#### [Aim of the exercise]
Give the listing again exactly, skipping any pictures it holds.

#### [Supplied material]
------

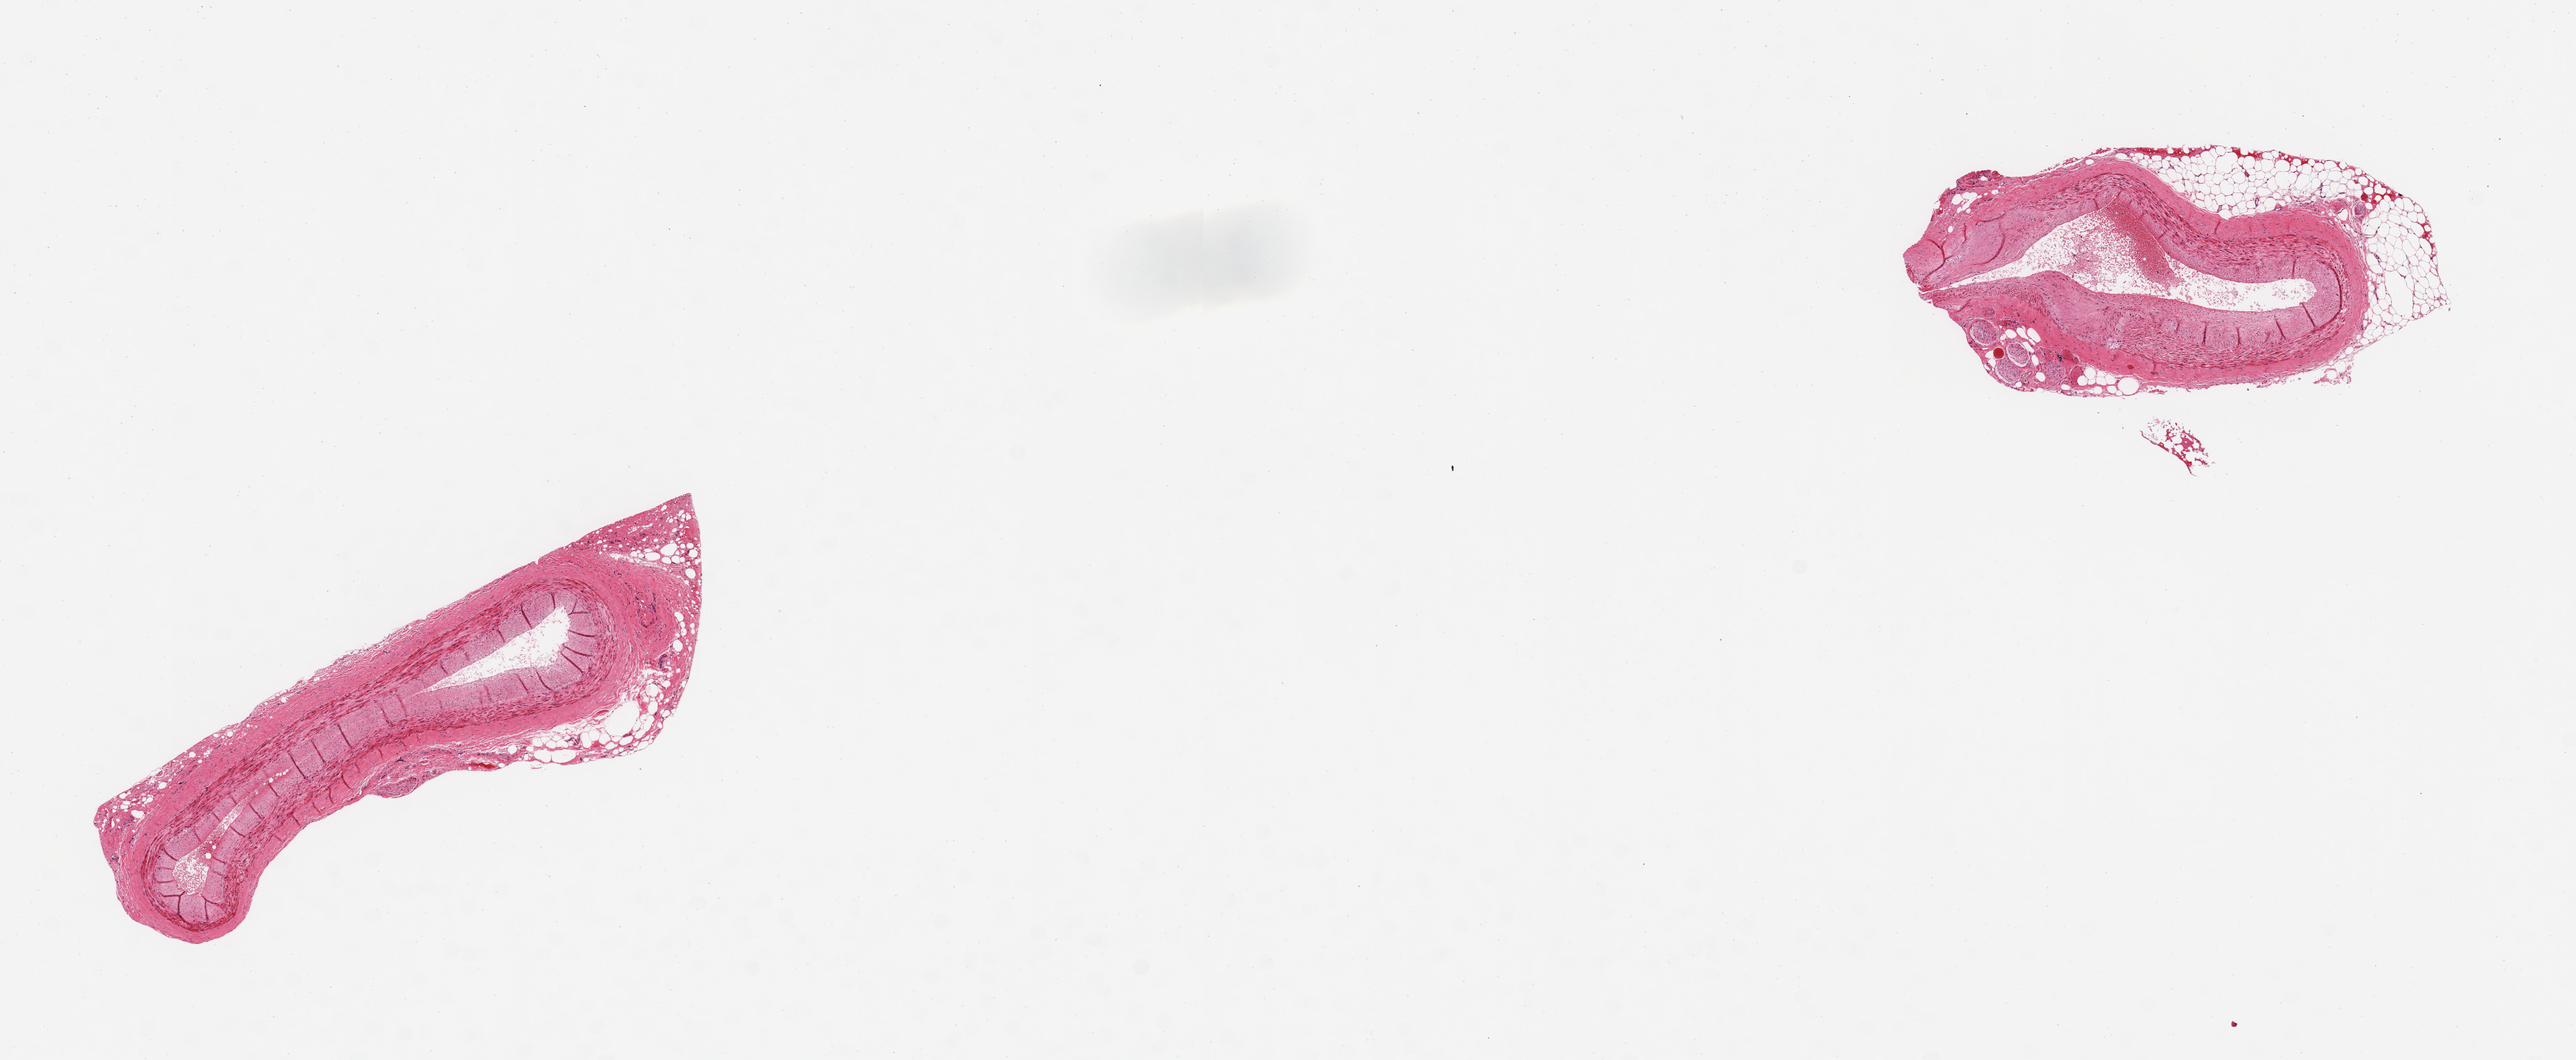
Hematoxylin and eosin (H&E) whole-slide image, brightfield, low-resolution overview of the scanned area, about 14.8 x 6.1 mm (from a 20x scan); PAXgene-fixed, paraffin-embedded tissue; target tissue: coronary artery; tissue donor sample. Female donor.
- review note (as recorded): 2 pieces; atherosclerosis, 1 piece includes residual attached fat and nerve (~40%)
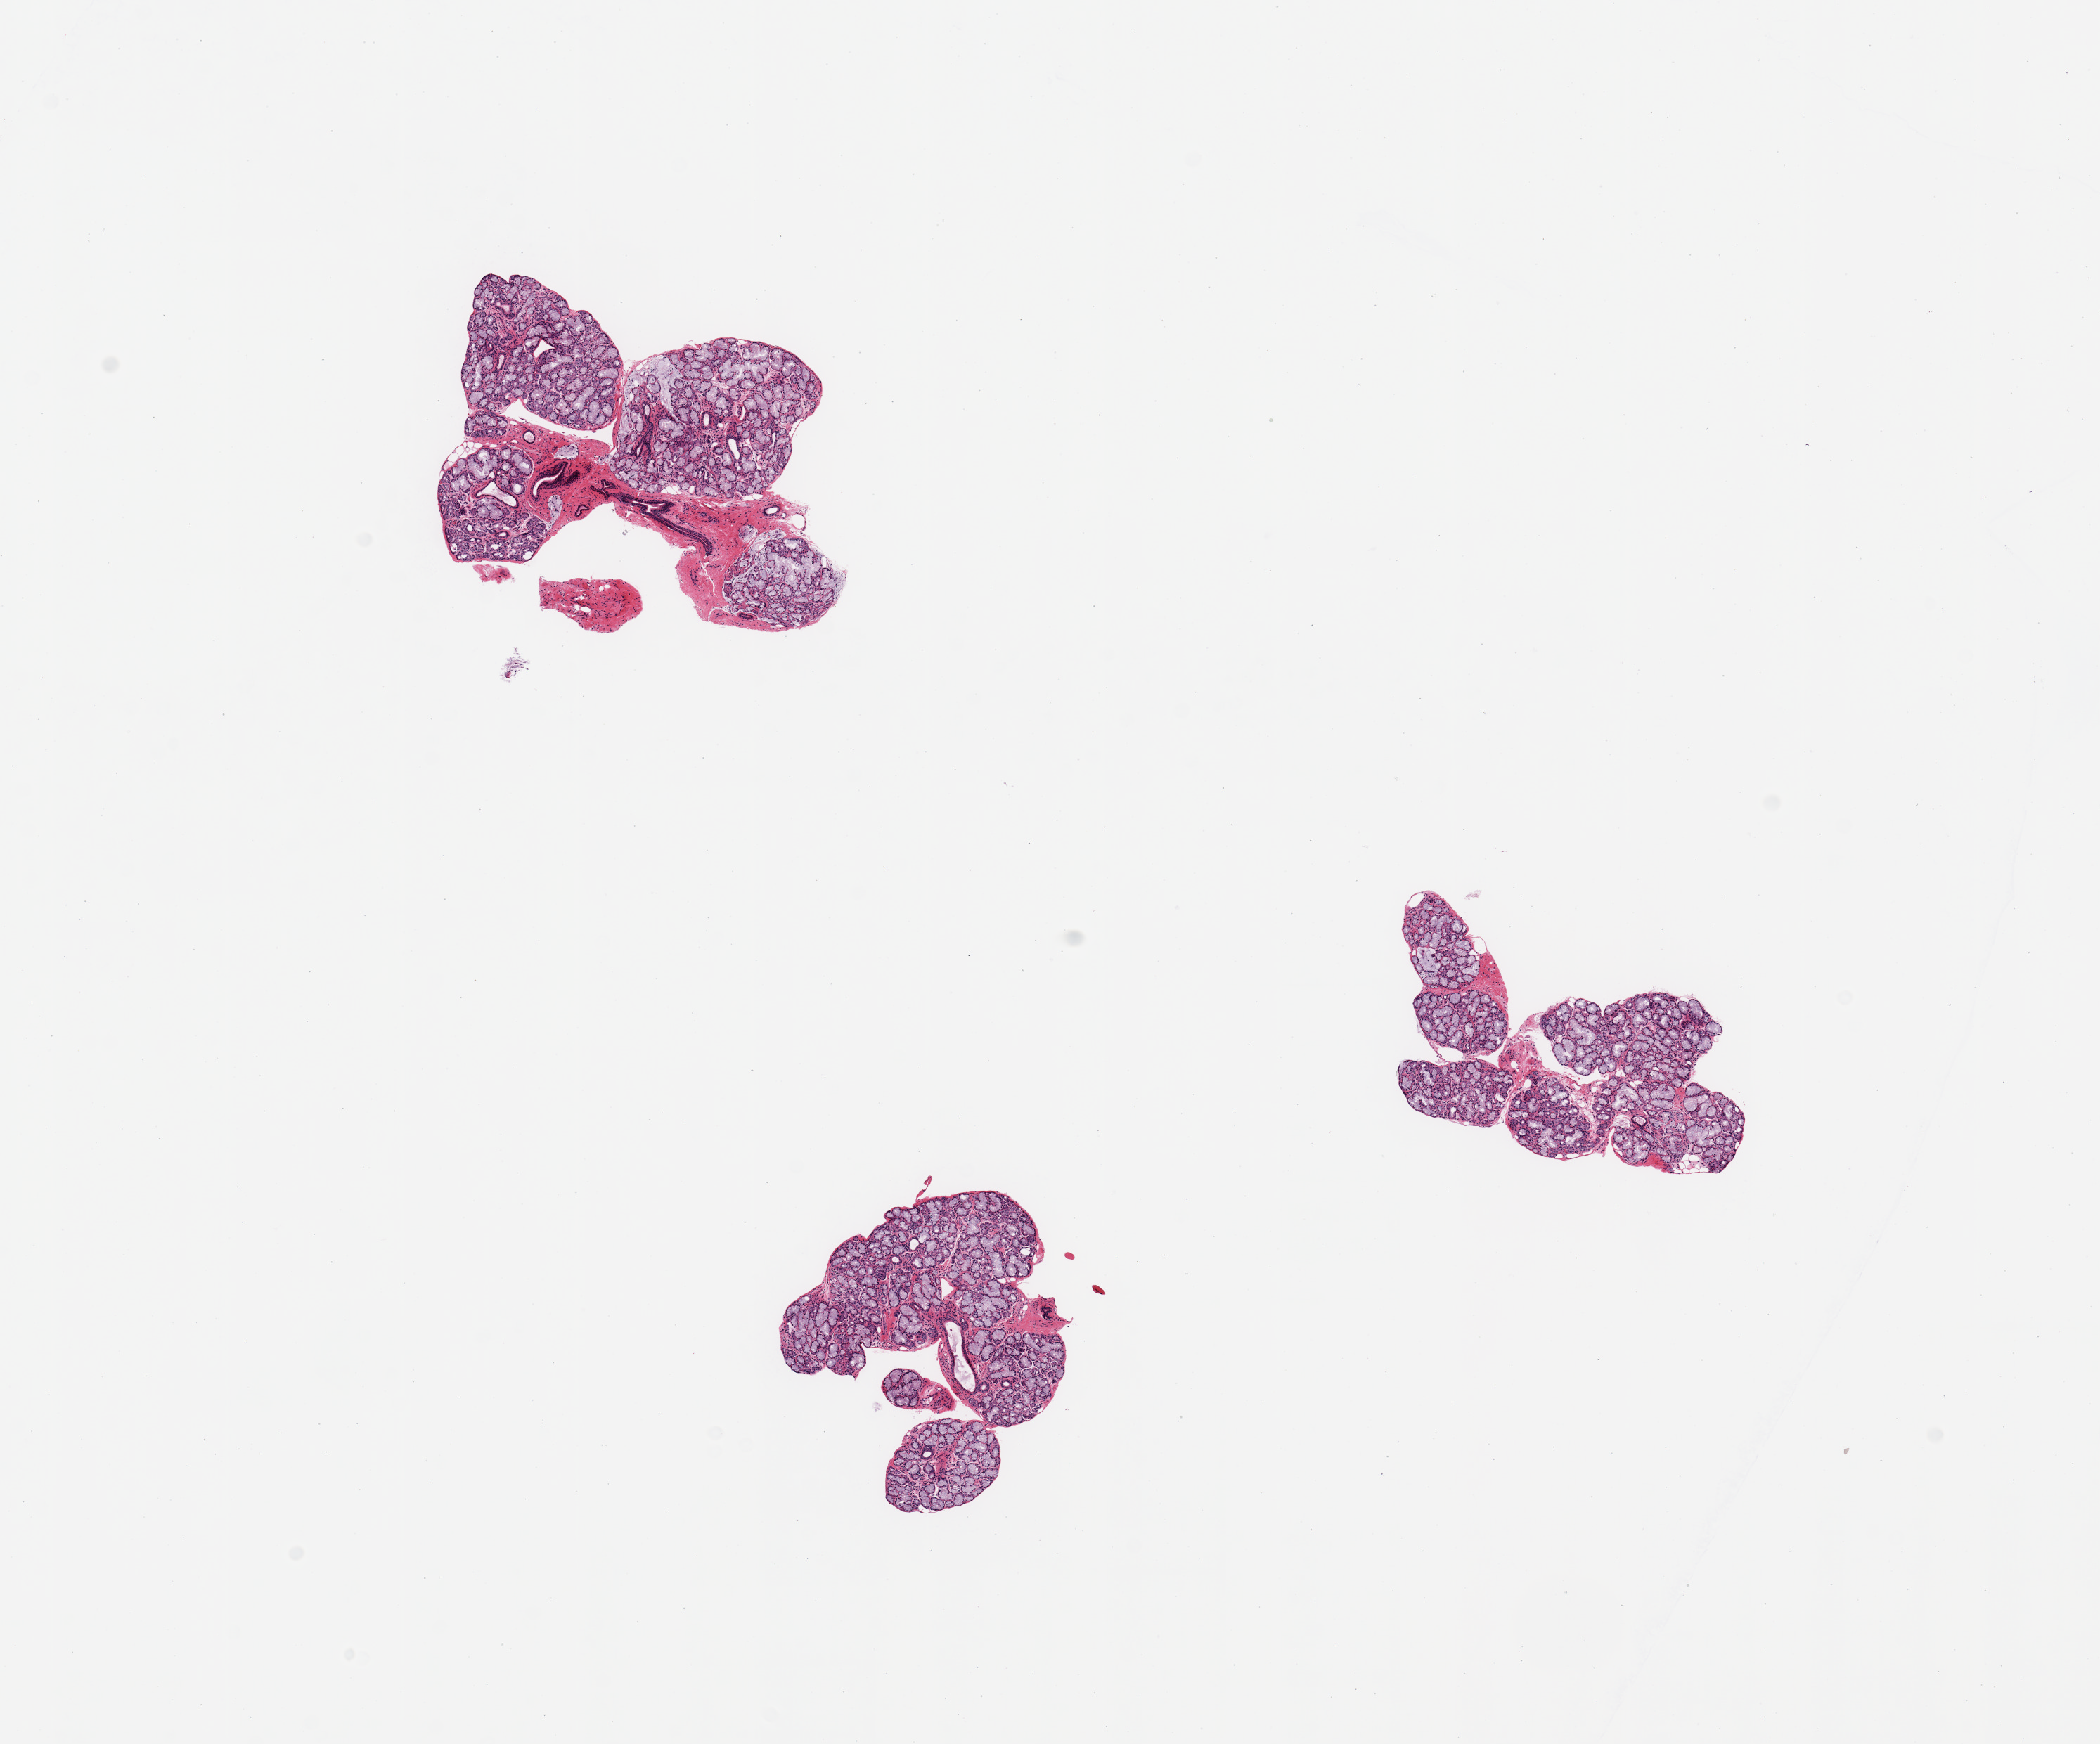
H&E whole-slide image, whole scanned area (about 11.8 x 9.8 mm) shown as a low-resolution overview. PAXgene-fixed paraffin-embedded (PFPE) section. Section of minor salivary gland (target tissue). Donor tissue sample. Donor sex: female.
Pathologist's review note for this sample: 3 pieces; well dissected glands.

------

#### [Solution for this task]
Hematoxylin and eosin (H&E) whole-slide image, brightfield, low-resolution overview of the scanned area, about 14.8 x 6.1 mm (from a 20x scan); PAXgene-fixed, paraffin-embedded tissue; target tissue: coronary artery; tissue donor sample. Female donor.
- review note (as recorded): 2 pieces; atherosclerosis, 1 piece includes residual attached fat and nerve (~40%)
H&E whole-slide image, whole scanned area (about 11.8 x 9.8 mm) shown as a low-resolution overview. PAXgene-fixed paraffin-embedded (PFPE) section. Section of minor salivary gland (target tissue). Donor tissue sample. Donor sex: female.
Pathologist's review note for this sample: 3 pieces; well dissected glands.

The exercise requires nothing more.